— Try it —
Filter the entries for the word "Storage". Copy each line that has it.

— Provided information —
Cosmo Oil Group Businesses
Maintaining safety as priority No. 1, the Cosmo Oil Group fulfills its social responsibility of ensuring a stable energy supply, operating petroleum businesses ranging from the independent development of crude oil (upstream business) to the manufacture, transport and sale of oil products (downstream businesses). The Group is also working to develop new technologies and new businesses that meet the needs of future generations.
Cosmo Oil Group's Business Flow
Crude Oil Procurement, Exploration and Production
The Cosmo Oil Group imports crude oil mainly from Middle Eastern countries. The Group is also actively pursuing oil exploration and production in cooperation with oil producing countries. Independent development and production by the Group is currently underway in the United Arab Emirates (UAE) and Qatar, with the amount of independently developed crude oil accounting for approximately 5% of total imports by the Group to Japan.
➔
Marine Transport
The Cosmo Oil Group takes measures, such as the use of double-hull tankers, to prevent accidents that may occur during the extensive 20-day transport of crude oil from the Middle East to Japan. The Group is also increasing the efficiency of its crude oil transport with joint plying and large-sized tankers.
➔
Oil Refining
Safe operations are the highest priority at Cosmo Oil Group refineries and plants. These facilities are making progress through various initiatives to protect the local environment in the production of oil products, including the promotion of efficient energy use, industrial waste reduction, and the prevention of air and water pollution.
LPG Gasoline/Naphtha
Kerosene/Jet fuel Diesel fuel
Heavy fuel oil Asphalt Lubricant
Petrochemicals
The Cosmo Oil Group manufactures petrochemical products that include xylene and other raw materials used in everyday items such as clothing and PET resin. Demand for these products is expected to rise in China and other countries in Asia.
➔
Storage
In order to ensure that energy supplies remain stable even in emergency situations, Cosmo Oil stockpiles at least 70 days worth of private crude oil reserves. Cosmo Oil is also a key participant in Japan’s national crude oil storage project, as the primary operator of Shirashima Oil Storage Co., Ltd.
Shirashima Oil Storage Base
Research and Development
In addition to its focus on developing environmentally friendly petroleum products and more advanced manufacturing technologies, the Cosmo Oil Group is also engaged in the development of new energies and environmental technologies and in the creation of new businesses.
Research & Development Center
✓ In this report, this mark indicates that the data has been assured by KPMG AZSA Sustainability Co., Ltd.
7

— Reply to the task —
Storage
In order to ensure that energy supplies remain stable even in emergency situations, Cosmo Oil stockpiles at least 70 days worth of private crude oil reserves. Cosmo Oil is also a key participant in Japan’s national crude oil storage project, as the primary operator of Shirashima Oil Storage Co., Ltd.
Shirashima Oil Storage Base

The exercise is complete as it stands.